Abstract

Patients with non-small cell lung cancer (NSCLC) with pleural dissemination have very limited survivals often of just 6-9 months. Prior reports of aggressive surgical resection of pleural metastases have shown no consistent improvements in overall survival and very high rates of local recurrences. Based on this and the generally very diffuse pleural dissemination seen in patients, chemotherapy and palliative interventions are standard of care. By attempting to sterile microscopic residual disease after surgical resection, intraoperative photodynamic therapy (PDT) could improve local pleural control and overall survival compared with surgery alone for patients with NSCLC with pleural metastasis.
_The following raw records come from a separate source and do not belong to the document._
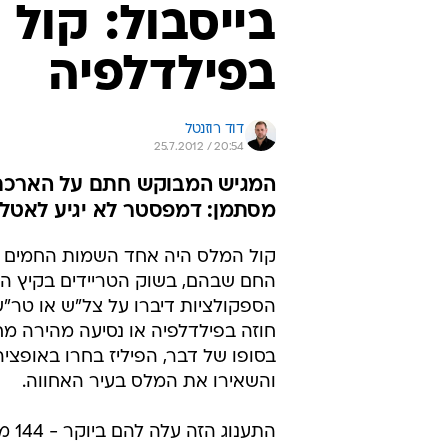
בייסבול: קול
בפילדלפיה
דוד רוזנטל
25.7.2012 / 20:54
מסתמן: דמפסטר לא יגיע לאטלנ
קול המלס היה אחד השמות החמים ב
החם שבהם, בשוק הטריידים בקיץ הנו
הספקולציות דיברו על צל"ש או טר"
חוזה בפילדלפיה או נסיעה מהירה מחו
בסופו של דבר, הפיליז בחרו באופצי
והשאירו את המלס בעיר האחווה.
התענוג ה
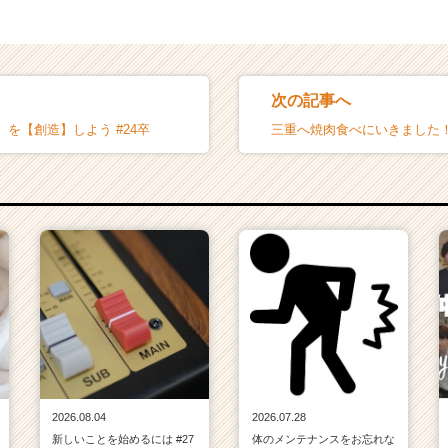
次の記事へ
を【創造】しよう #24卒
三重へ焼肉食べにいきました！
2026.08.04
2026.07.28
新しいことを始めるには #27
体のメンテナンスをお忘れな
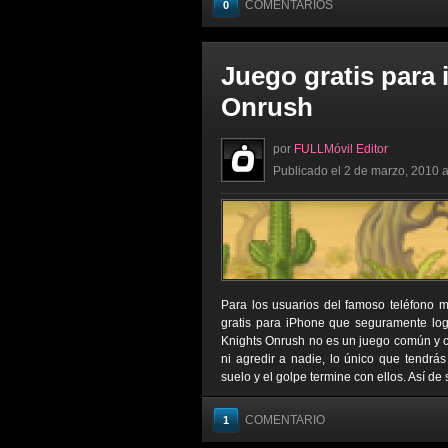
COMENTARIOS
0
Juego gratis para
Onrush
por
FULLMóvil Editor
Publicado el 2 de marzo, 2010 a
Para los usuarios del famoso teléfono m
gratis para iPhone que seguramente logr
Knights Onrush no es un juego común y co
ni agredir a nadie, lo único que tendrá
suelo y el golpe termine con ellos. Así de 
COMENTARIO
1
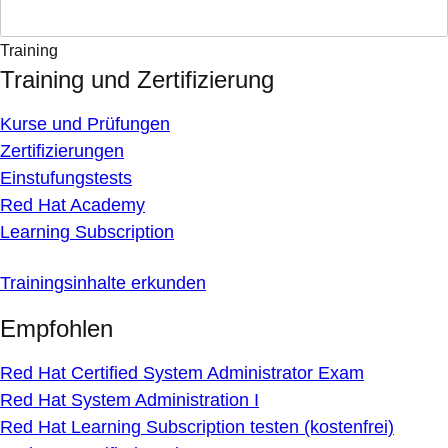
Training
Training und Zertifizierung
Kurse und Prüfungen
Zertifizierungen
Einstufungstests
Red Hat Academy
Learning Subscription
Trainingsinhalte erkunden
Empfohlen
Red Hat Certified System Administrator Exam
Red Hat System Administration I
Red Hat Learning Subscription testen (kostenfrei)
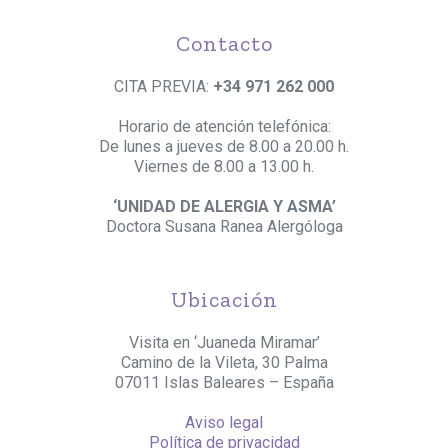
Contacto
CITA PREVIA:
+34 971 262 000
Horario de atención telefónica:
De lunes a jueves de 8.00 a 20.00 h.
Viernes de 8.00 a 13.00 h.
‘UNIDAD DE ALERGIA Y ASMA’
Doctora Susana Ranea Alergóloga
Ubicación
Visita en ‘Juaneda Miramar’
Camino de la Vileta, 30 Palma
07011 Islas Baleares – España
Aviso legal
Política de privacidad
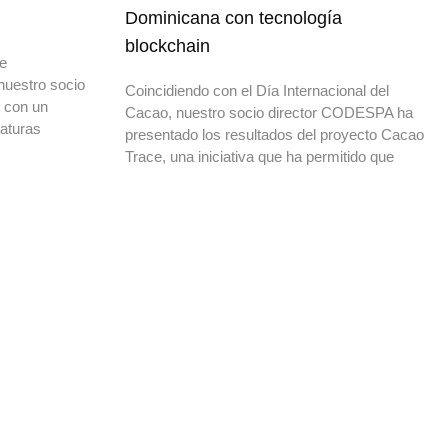
Dominicana con tecnología
blockchain
de
nuestro socio
Coincidiendo con el Día Internacional del
o con un
Cacao, nuestro socio director CODESPA ha
daturas
presentado los resultados del proyecto Cacao
Trace, una iniciativa que ha permitido que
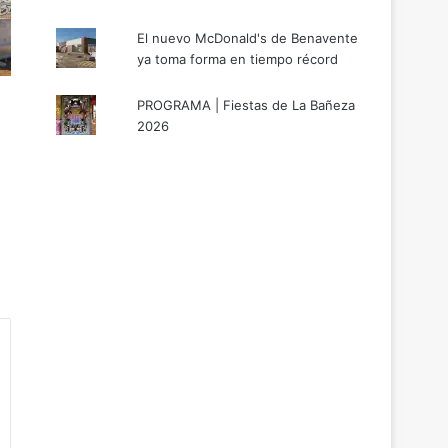
El nuevo McDonald's de Benavente
ya toma forma en tiempo récord
PROGRAMA | Fiestas de La Bañeza
2026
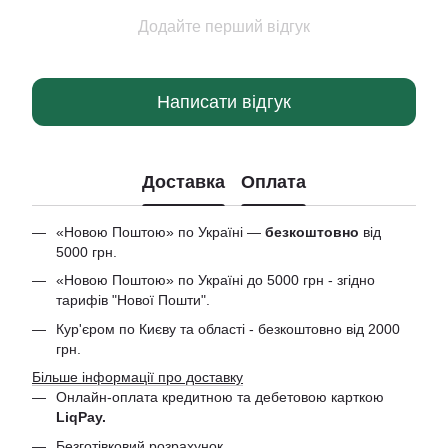
Додайте перший відгук
Написати відгук
Доставка
Оплата
«Новою Поштою» по Україні —
безкоштовно
від
5000 грн.
«Новою Поштою» по Україні до 5000 грн - згідно
тарифів "Нової Пошти".
Кур'єром по Києву та області - безкоштовно від 2000
грн.
Більше інформації про доставку
Онлайн-оплата кредитною та дебетовою
карткою
LiqPay.
Безготівковий розрахунок.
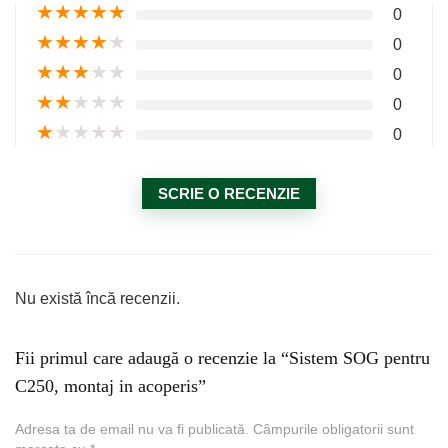
★
★
★
★
★
0
★
★
★
★
★
0
★
★
★
★
★
0
★
★
★
★
★
0
★
★
★
★
★
0
SCRIE O RECENZIE
Nu există încă recenzii.
Fii primul care adaugă o recenzie la “Sistem SOG pentru
C250, montaj in acoperis”
Adresa ta de email nu va fi publicată.
Câmpurile obligatorii sunt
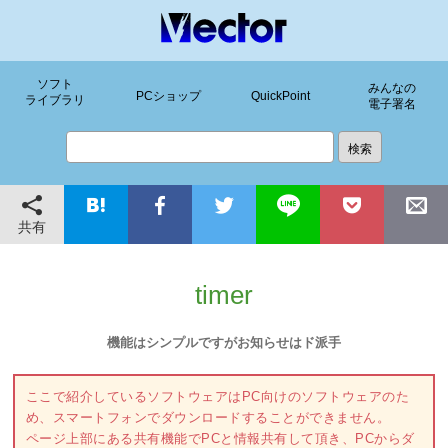
ソフト
みんなの
PCショップ
QuickPoint
ライブラリ
電子署名
共有
timer
機能はシンプルですがお知らせはド派手
ここで紹介しているソフトウェアはPC向けのソフトウェアのた
め、スマートフォンでダウンロードすることができません。
ページ上部にある共有機能でPCと情報共有して頂き、PCからダ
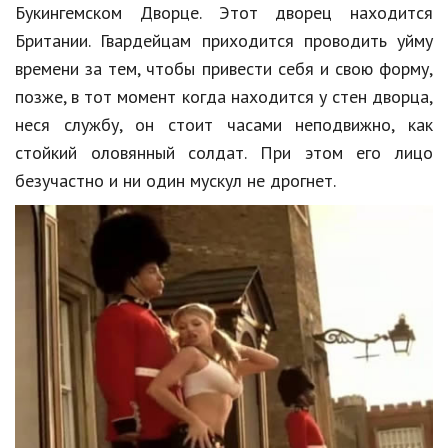
Букингемском Дворце. Этот дворец находится
Кинематограф
Британии. Гвардейцам приходится проводить уйму
времени за тем, чтобы привести себя и свою форму,
Домашние животные
позже, в тот момент когда находится у стен дворца,
Семья и дети
неся службу, он стоит часами неподвижно, как
стойкий оловянный солдат. При этом его лицо
Путешествия
безучастно и ни один
мускул
не дрогнет.
Строительство
Культура и общество
Мода и стиль
Бизнес
Хобби и развлечения
Финансы
Юриспруденция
Prior attempts to demonstrate an improvement in clinical outcomes with PDT as an intraoperative adjuvant combined with definitive surgery to treat pleural malignancies have not been successful, perhaps due, in part, to limited ability to perform real-time dosimetry and ensure adequate and even light distribution throughout the chest cavity. A stratified phase II trial assessed the efficacy of definitive surgery and intraoperative PDT with real-time dosimetry in patients with NSCLC with pleural dissemination demonstrated prolonged local control and a higher than expected 21.7-month median survival from the time of surgery and PDT among 22 enrolled patients. This is the first ever report describing optimal methods, techniques, and dosimetry that could be used to safely and reproducibly deliver intraoperative PDT to the chest cavity as part of multimodality therapy for NSCLC with pleural metastasis.